## START ITEMS

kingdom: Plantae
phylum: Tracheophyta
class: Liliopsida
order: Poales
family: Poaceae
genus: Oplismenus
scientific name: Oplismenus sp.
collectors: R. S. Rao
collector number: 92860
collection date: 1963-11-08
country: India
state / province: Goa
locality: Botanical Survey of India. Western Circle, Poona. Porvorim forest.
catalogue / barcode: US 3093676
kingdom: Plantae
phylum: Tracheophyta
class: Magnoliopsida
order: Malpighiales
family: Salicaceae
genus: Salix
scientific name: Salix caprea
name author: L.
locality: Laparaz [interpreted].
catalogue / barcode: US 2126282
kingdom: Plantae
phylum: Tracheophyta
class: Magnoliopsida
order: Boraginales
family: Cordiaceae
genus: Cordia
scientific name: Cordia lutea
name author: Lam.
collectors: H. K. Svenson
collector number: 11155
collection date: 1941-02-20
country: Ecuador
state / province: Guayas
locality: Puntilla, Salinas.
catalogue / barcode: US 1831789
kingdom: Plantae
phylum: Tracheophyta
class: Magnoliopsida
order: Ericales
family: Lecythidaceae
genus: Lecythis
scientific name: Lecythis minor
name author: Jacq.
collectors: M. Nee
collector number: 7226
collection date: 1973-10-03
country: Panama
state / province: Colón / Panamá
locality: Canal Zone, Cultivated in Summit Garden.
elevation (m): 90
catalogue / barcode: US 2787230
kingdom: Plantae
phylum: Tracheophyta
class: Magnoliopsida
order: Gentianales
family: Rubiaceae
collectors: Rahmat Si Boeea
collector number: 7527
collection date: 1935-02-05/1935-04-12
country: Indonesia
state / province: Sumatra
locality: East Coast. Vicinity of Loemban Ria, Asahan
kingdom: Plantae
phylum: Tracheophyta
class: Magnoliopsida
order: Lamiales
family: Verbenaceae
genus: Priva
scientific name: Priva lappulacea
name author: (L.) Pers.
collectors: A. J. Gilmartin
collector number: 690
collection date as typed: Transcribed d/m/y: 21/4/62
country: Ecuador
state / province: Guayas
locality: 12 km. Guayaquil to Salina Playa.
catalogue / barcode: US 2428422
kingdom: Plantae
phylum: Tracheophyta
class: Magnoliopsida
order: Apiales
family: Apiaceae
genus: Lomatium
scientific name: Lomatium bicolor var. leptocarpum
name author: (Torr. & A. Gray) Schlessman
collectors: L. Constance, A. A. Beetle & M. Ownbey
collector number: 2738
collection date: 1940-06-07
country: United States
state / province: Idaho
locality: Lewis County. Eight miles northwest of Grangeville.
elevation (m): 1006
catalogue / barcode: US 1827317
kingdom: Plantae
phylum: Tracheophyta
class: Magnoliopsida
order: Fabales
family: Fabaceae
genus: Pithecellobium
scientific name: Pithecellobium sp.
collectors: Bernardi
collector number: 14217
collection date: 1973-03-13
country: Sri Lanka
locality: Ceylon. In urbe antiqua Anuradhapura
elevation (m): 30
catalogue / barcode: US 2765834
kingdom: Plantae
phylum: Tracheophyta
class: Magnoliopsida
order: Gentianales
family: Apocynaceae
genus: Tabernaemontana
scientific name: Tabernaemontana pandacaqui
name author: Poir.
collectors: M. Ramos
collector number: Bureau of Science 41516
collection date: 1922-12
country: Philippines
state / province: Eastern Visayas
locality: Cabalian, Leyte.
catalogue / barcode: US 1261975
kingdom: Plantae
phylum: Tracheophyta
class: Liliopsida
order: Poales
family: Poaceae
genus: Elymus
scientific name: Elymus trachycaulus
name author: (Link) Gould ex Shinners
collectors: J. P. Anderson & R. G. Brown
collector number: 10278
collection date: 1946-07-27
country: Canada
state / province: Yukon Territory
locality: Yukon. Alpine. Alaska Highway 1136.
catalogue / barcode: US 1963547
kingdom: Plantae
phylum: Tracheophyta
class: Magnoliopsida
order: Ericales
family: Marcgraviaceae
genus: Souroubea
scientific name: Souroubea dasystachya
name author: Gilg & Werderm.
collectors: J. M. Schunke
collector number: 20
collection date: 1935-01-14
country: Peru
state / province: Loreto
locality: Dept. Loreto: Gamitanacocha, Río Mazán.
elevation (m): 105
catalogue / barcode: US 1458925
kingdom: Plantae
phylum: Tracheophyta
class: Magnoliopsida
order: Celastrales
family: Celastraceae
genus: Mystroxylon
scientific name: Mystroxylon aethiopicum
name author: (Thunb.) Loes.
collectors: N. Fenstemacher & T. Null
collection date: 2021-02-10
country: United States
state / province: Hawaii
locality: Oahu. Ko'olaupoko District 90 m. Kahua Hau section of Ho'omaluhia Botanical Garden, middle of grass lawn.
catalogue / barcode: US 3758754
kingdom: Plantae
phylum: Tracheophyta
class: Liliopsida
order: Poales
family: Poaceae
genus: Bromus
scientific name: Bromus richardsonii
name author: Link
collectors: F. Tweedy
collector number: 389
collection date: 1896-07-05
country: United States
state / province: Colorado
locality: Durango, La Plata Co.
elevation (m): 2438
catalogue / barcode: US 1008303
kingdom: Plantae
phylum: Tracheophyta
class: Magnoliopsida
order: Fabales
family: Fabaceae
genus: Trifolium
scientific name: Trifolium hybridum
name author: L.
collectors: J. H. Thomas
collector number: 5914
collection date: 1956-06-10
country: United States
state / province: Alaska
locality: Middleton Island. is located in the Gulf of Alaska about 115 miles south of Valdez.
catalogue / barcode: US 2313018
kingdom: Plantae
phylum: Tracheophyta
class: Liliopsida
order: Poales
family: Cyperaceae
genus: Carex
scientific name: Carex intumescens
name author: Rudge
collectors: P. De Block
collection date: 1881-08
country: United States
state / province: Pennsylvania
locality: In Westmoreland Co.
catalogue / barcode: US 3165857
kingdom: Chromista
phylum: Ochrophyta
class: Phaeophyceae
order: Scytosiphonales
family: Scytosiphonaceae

## END ITEMS

*WORK TO DO*.
Retype all of the rows above line for line, keeping every character unchanged.

*EXERCISE RESULT*.
kingdom: Plantae
phylum: Tracheophyta
class: Liliopsida
order: Poales
family: Poaceae
genus: Oplismenus
scientific name: Oplismenus sp.
collectors: R. S. Rao
collector number: 92860
collection date: 1963-11-08
country: India
state / province: Goa
locality: Botanical Survey of India. Western Circle, Poona. Porvorim forest.
catalogue / barcode: US 3093676
kingdom: Plantae
phylum: Tracheophyta
class: Magnoliopsida
order: Malpighiales
family: Salicaceae
genus: Salix
scientific name: Salix caprea
name author: L.
locality: Laparaz [interpreted].
catalogue / barcode: US 2126282
kingdom: Plantae
phylum: Tracheophyta
class: Magnoliopsida
order: Boraginales
family: Cordiaceae
genus: Cordia
scientific name: Cordia lutea
name author: Lam.
collectors: H. K. Svenson
collector number: 11155
collection date: 1941-02-20
country: Ecuador
state / province: Guayas
locality: Puntilla, Salinas.
catalogue / barcode: US 1831789
kingdom: Plantae
phylum: Tracheophyta
class: Magnoliopsida
order: Ericales
family: Lecythidaceae
genus: Lecythis
scientific name: Lecythis minor
name author: Jacq.
collectors: M. Nee
collector number: 7226
collection date: 1973-10-03
country: Panama
state / province: Colón / Panamá
locality: Canal Zone, Cultivated in Summit Garden.
elevation (m): 90
catalogue / barcode: US 2787230
kingdom: Plantae
phylum: Tracheophyta
class: Magnoliopsida
order: Gentianales
family: Rubiaceae
collectors: Rahmat Si Boeea
collector number: 7527
collection date: 1935-02-05/1935-04-12
country: Indonesia
state / province: Sumatra
locality: East Coast. Vicinity of Loemban Ria, Asahan
kingdom: Plantae
phylum: Tracheophyta
class: Magnoliopsida
order: Lamiales
family: Verbenaceae
genus: Priva
scientific name: Priva lappulacea
name author: (L.) Pers.
collectors: A. J. Gilmartin
collector number: 690
collection date as typed: Transcribed d/m/y: 21/4/62
country: Ecuador
state / province: Guayas
locality: 12 km. Guayaquil to Salina Playa.
catalogue / barcode: US 2428422
kingdom: Plantae
phylum: Tracheophyta
class: Magnoliopsida
order: Apiales
family: Apiaceae
genus: Lomatium
scientific name: Lomatium bicolor var. leptocarpum
name author: (Torr. & A. Gray) Schlessman
collectors: L. Constance, A. A. Beetle & M. Ownbey
collector number: 2738
collection date: 1940-06-07
country: United States
state / province: Idaho
locality: Lewis County. Eight miles northwest of Grangeville.
elevation (m): 1006
catalogue / barcode: US 1827317
kingdom: Plantae
phylum: Tracheophyta
class: Magnoliopsida
order: Fabales
family: Fabaceae
genus: Pithecellobium
scientific name: Pithecellobium sp.
collectors: Bernardi
collector number: 14217
collection date: 1973-03-13
country: Sri Lanka
locality: Ceylon. In urbe antiqua Anuradhapura
elevation (m): 30
catalogue / barcode: US 2765834
kingdom: Plantae
phylum: Tracheophyta
class: Magnoliopsida
order: Gentianales
family: Apocynaceae
genus: Tabernaemontana
scientific name: Tabernaemontana pandacaqui
name author: Poir.
collectors: M. Ramos
collector number: Bureau of Science 41516
collection date: 1922-12
country: Philippines
state / province: Eastern Visayas
locality: Cabalian, Leyte.
catalogue / barcode: US 1261975
kingdom: Plantae
phylum: Tracheophyta
class: Liliopsida
order: Poales
family: Poaceae
genus: Elymus
scientific name: Elymus trachycaulus
name author: (Link) Gould ex Shinners
collectors: J. P. Anderson & R. G. Brown
collector number: 10278
collection date: 1946-07-27
country: Canada
state / province: Yukon Territory
locality: Yukon. Alpine. Alaska Highway 1136.
catalogue / barcode: US 1963547
kingdom: Plantae
phylum: Tracheophyta
class: Magnoliopsida
order: Ericales
family: Marcgraviaceae
genus: Souroubea
scientific name: Souroubea dasystachya
name author: Gilg & Werderm.
collectors: J. M. Schunke
collector number: 20
collection date: 1935-01-14
country: Peru
state / province: Loreto
locality: Dept. Loreto: Gamitanacocha, Río Mazán.
elevation (m): 105
catalogue / barcode: US 1458925
kingdom: Plantae
phylum: Tracheophyta
class: Magnoliopsida
order: Celastrales
family: Celastraceae
genus: Mystroxylon
scientific name: Mystroxylon aethiopicum
name author: (Thunb.) Loes.
collectors: N. Fenstemacher & T. Null
collection date: 2021-02-10
country: United States
state / province: Hawaii
locality: Oahu. Ko'olaupoko District 90 m. Kahua Hau section of Ho'omaluhia Botanical Garden, middle of grass lawn.
catalogue / barcode: US 3758754
kingdom: Plantae
phylum: Tracheophyta
class: Liliopsida
order: Poales
family: Poaceae
genus: Bromus
scientific name: Bromus richardsonii
name author: Link
collectors: F. Tweedy
collector number: 389
collection date: 1896-07-05
country: United States
state / province: Colorado
locality: Durango, La Plata Co.
elevation (m): 2438
catalogue / barcode: US 1008303
kingdom: Plantae
phylum: Tracheophyta
class: Magnoliopsida
order: Fabales
family: Fabaceae
genus: Trifolium
scientific name: Trifolium hybridum
name author: L.
collectors: J. H. Thomas
collector number: 5914
collection date: 1956-06-10
country: United States
state / province: Alaska
locality: Middleton Island. is located in the Gulf of Alaska about 115 miles south of Valdez.
catalogue / barcode: US 2313018
kingdom: Plantae
phylum: Tracheophyta
class: Liliopsida
order: Poales
family: Cyperaceae
genus: Carex
scientific name: Carex intumescens
name author: Rudge
collectors: P. De Block
collection date: 1881-08
country: United States
state / province: Pennsylvania
locality: In Westmoreland Co.
catalogue / barcode: US 3165857
kingdom: Chromista
phylum: Ochrophyta
class: Phaeophyceae
order: Scytosiphonales
family: Scytosiphonaceae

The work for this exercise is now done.